A memorial for Professor Robert Waitz

How to cite: Stasiak, L. A memorial for Professor Robert Waitz. Bałuk-Ulewiczowa, T., trans. Medical Review – Auschwitz. November 20, 2020. Originally published as “Wspomnienie o prof. Robercie Waitzu.” Przegląd Lekarski – Oświęcim. 1979: 152–154.

Author

Leon Stasiak (Leiser Sylman), 1915–2000, survivor of Buchenwald and Auschwitz-Birkenau (prisoner no. 68677), one of the leaders of the resistance movement in Buna-Monowitz (a subcamp of Auschwitz-Birkenau).

Original Editors’ note: In tribute to the late Robert Waitz, a concentration camp survivor who was one of our authors, we are publishing this memorial article by Leon Stasiak. Our readers have had to opportunity to read two of Professor Waitz’s articles on Nazi German concentration camps. The first, “Zmiany chorobowe u byłych więźniarek obozów koncentracyjnych,”1 published on pp. 41–50 of the 1963 edition of Przegląd Lekarski – Oświęcim, is the Polish translation of his probing study entitled “La pathologie des deportées,” which was published in La Semaine des Hôpitaux, 1961, 37, 33, pp. 1977–1983. His second article published in our journal was co-authored with Dr Marian Ciepielowski and is entitled “Doświadczalny dur wysypkowy w obozie koncentracyjnym.”2 It appeared in the 1965 edition of Przegląd Lekarski – Oświęcim (pp. 68–69). This recollection of the concentration camp episode in Professor Waitz’s life does not review his scientific achievements or his publications.


Professor Robert Waitz at the Institute of Haematology in Strasbourg. Source: A.S.I.J.A., photo by D.R., via http://www.ajpn.org. Click the image to enlarge.

Professor Robert Waitz, Auschwitz-Birkenau survivor No. 157261, was born in 1900 and died on 21 January 1978 in Strasbourg, the city in which he lived and worked for many years. Professor Waitz was a physician and medical scientist, an activist of the international veterans’ movement, a man of integrity with a friendly and sympathetic attitude, and dedicated to his patients. Professor Waitz deserves a full and exact biography, but here I shall try to pay a tribute to him with just a few recollections.

# [WHAT TO DO]
**a.** Summarize the memorial for Robert Waitz in two sentences.
**b.** In the memorial for Robert Waitz, what was his Auschwitz-Birkenau survivor number?
**c.** Write the next part of the memorial for Robert Waitz, picking up after its last sentence.
The records that follow come from a separate source unrelated to the memorial for Robert Waitz.

# [RECORDED DATA]
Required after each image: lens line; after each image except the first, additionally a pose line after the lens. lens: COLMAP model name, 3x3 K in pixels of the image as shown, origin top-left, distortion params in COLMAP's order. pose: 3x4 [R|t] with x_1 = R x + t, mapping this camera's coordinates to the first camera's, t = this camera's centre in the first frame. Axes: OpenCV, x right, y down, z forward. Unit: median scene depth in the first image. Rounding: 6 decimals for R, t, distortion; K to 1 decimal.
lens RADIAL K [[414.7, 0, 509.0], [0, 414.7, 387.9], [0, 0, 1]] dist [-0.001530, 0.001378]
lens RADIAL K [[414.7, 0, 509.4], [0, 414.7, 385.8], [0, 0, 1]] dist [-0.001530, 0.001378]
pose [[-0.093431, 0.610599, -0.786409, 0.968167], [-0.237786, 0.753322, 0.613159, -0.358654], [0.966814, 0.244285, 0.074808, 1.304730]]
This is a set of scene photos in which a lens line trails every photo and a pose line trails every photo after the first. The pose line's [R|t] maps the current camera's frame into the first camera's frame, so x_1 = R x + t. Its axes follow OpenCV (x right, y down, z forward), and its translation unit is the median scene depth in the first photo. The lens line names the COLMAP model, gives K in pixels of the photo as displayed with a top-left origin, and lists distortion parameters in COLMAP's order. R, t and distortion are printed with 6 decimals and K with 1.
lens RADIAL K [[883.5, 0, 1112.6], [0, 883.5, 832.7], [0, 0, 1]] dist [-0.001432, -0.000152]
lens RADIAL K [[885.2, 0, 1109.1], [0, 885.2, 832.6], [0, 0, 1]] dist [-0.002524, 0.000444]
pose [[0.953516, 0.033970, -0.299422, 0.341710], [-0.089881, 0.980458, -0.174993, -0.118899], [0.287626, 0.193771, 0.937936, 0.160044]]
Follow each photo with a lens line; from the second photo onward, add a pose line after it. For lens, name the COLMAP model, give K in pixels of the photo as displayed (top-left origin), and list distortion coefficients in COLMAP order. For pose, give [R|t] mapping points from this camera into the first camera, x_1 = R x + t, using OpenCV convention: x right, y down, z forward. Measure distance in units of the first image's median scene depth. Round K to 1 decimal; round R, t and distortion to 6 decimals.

# [ANSWERS BY TASK]
**a.** The memorial, written by Auschwitz survivor Leon Stasiak, honors Professor Robert Waitz, a physician and medical scientist who survived Auschwitz-Birkenau, was born in 1900, and died in Strasbourg on 21 January 1978. An editors' note says the journal had published two of his articles on Nazi German concentration camps, and that this piece recalls his time in the camps rather than reviewing his scientific work.

**b.** No. 157261

**c.**
The Gestapo arrested him in July 1943, and in October of the same year he was sent to Auschwitz and confined in Auschwitz III (i.e. Buna-Monowitz). Many survivors have commemorated Professor Waitz in their recollections of the concentration camp. They write that he did all he could to help sick inmates and save lives. [Editors’ note: Several articles have already appeared in Przegląd Lekarski – Oświęcim on the prisoners’ hospital at Monowitz. Authors include Dr Antoni Makowski3 and Dr Zenon Drohocki,4 and their articles are listed in the contents and bibliographies at the back of previous volumes of this journal.]

Professor Waitz took a very serious and conscientious approach to his work in the camp hospital. He used to say that it let him forget he was a prisoner in the worst of all the concentration camps. He examined his patients closely and took a long time over it, asking a lot of questions and seeking the advice of other physicians. He took his time. For him a sick inmate was not just a number,5 but a patient who needed his assistance, assistance which he provided in the same way he had done when he was a free man, as if he could then proceed to the routine medical procedure, administering the right medicines and the regular treatment.

Sometimes I had the impression that Waitz refused to reconcile himself to the fact that his practice of the art of medicine had been confined, imprisoned along with him. At first I thought that had not yet learned the principles that obtained in the camp or come to terms with the fact that by its very nature a concentration camp ruled out the potential for proper medical treatment, and that with time he would understand that in the hell of Auschwitz he was just as helpless as everyone else. But he was just as conscientious and resolute even during the evacuation march in January 1945, when he continued to provide medical assistance to sick prisoners. Waitz was absolutely right to believe that having an unhurried talk with the patient and giving him a thorough examination raised his determination to survive, which was important in any situation, and especially in a concentration camp.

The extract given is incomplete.